Scientists have discovered a mysterious never-before-seen virus in a lake in Brazil and have named it ‘Yaravirus’ after a mermaid who lured soldiers underwater to their death.
Yaravirus, from the mythological mermaid Yara, has left scientists ‘puzzled’ because it doesn’t appear to be related to any other viruses in the world.
Researchers found over 90 percent of Yaravirus genes have never been seen before, making it wholly unique.
The discovery comes amid the outbreak of a new killer virus across the world which started in China.
COVID-19 which was initially known as coronavirus was first discovered in December 2019, and since, has killed more than 1,000 people and infected over 44,500.
Yaravirus was documented by scientists in January, after they unexpectedly came across it at Lake Pampulha, an artificial lake in the Brazilian city of Belo Horizonte.
They sequenced the virus genome to look at its DNA, finding 74 genes in total. Only six of those had been recorded in literature before.
The other 68 have never been seen before, known as orphan genes.
A search of over 8,500 genetic material from across the globe in a scientific database offered no clues as to what Yaravirus might be closely related to.
The team, led by Brazil’s Federal University of Minas Gerais, said: ‘Yaravirus expands our knowledge of the diversity of DNA viruses.’
Yaravirus was taken from a single-celled creature called amoeba, which live in damp environment.
The scientists speculate Yaravirus is the first isolated case of an unknown group of amoebal virus.
They write Yaravirus has ‘a new lineage of amoebal virus with a puzzling origin and phylogeny’ in a published paper on the server bioRxiv.
‘Most of the known viruses of amoeba have been seen to share many features that eventually prompted authors to classify them into common evolutionary groups,’ the authors write.
For now, Yaravirus doesn’t appear to pose any threat to humans. For a start, it cannot transfer to humans – only between amoeba.
It’s not unheard of for scientists to find distinct viruses, and in the years between 2016 and 2019, new discoveries in the world’s oceans surged from 15,222 to 195,728, Quanta reports.
Two of the senior members of the team that report Yaravirus – virologists Bernard La Scola from Aix-Marseille University in France, and Jônatas S. Abrahão from Brazil’s Federal University of Minas Gerais – are no strangers to unique viruses.
Two years ago, the pair helped to discover another water-dwelling viral novelty.

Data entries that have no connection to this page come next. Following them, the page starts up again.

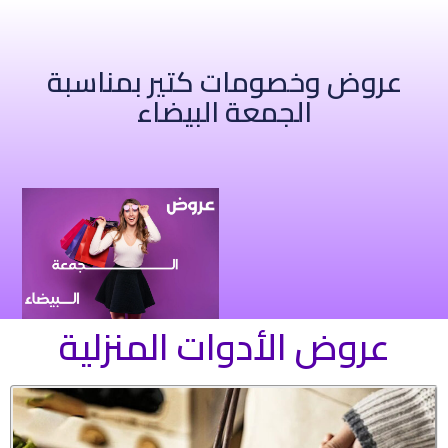
عروض وخصومات كتير بمناسبة
الجمعة البيضاء
عروض الأدوات المنزلية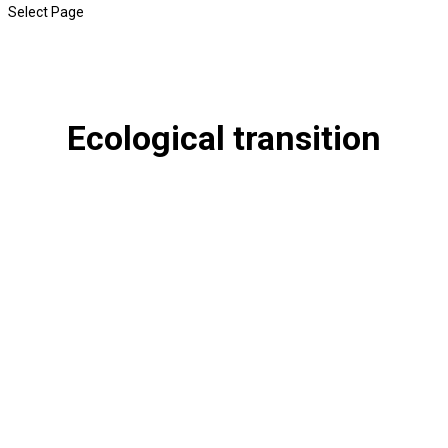
Select Page
Ecological transition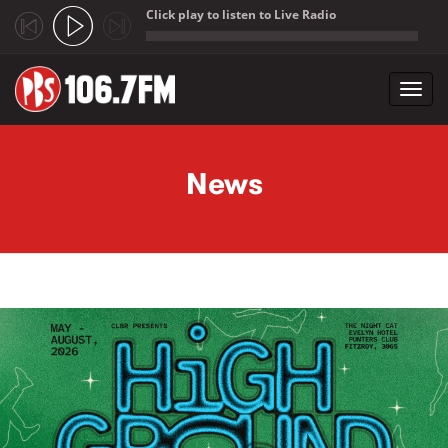
Click play to listen to Live Radio
;
Toggl
navig
Skip to main content
News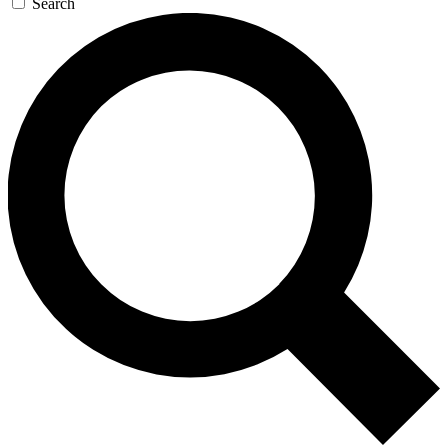
Search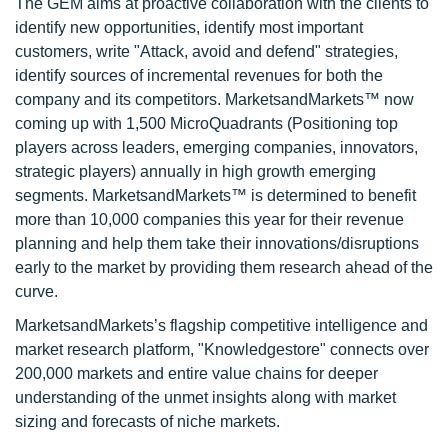
The GEM aims at proactive collaboration with the clients to
identify new opportunities, identify most important
customers, write "Attack, avoid and defend" strategies,
identify sources of incremental revenues for both the
company and its competitors. MarketsandMarkets™ now
coming up with 1,500 MicroQuadrants (Positioning top
players across leaders, emerging companies, innovators,
strategic players) annually in high growth emerging
segments. MarketsandMarkets™ is determined to benefit
more than 10,000 companies this year for their revenue
planning and help them take their innovations/disruptions
early to the market by providing them research ahead of the
curve.
MarketsandMarkets’s flagship competitive intelligence and
market research platform, "Knowledgestore" connects over
200,000 markets and entire value chains for deeper
understanding of the unmet insights along with market
sizing and forecasts of niche markets.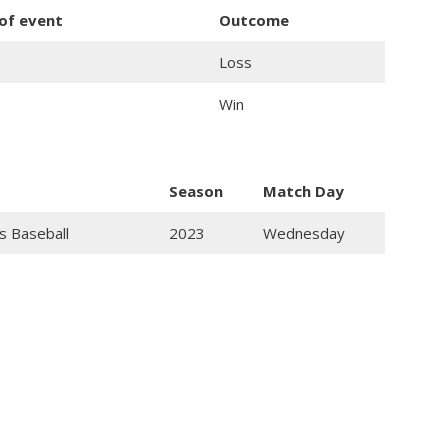
 of event
Outcome
Loss
Win
Season
Match Day
s Baseball
2023
Wednesday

Tupanvirus, also named after a mythological god, was found in a lake in Brazil.
Tupanvirus is a giant virus, so-called because they are protected by huge protein shells.
But Yaravirus is a much smaller specimen, and less complex. Importantly, the scientists said, it novel.
They said: ‘Contrary to what is observed in other isolated viruses of amoeba, Yaravirus is not represented by a large/giant particle and a complex genome, but at the same time carries an important number of previously undescribed genes.’